=== Begin Enclosure ===
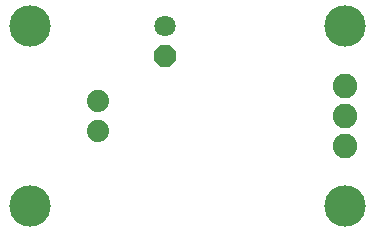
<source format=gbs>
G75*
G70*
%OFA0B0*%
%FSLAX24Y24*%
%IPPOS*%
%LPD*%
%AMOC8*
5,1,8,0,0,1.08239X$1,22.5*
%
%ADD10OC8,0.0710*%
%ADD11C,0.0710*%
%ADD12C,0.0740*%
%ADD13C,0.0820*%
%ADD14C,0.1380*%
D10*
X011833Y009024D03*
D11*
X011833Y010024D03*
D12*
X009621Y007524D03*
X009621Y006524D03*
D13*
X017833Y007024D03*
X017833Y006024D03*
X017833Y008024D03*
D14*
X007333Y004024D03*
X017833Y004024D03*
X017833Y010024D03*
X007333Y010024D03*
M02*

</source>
=== End Enclosure ===
Where an entry holds an image, drop the image and copy the remaining text exactly.

**Result of the task:**
<source format=gbs>
G75*
G70*
%OFA0B0*%
%FSLAX24Y24*%
%IPPOS*%
%LPD*%
%AMOC8*
5,1,8,0,0,1.08239X$1,22.5*
%
%ADD10OC8,0.0710*%
%ADD11C,0.0710*%
%ADD12C,0.0740*%
%ADD13C,0.0820*%
%ADD14C,0.1380*%
D10*
X011833Y009024D03*
D11*
X011833Y010024D03*
D12*
X009621Y007524D03*
X009621Y006524D03*
D13*
X017833Y007024D03*
X017833Y006024D03*
X017833Y008024D03*
D14*
X007333Y004024D03*
X017833Y004024D03*
X017833Y010024D03*
X007333Y010024D03*
M02*

</source>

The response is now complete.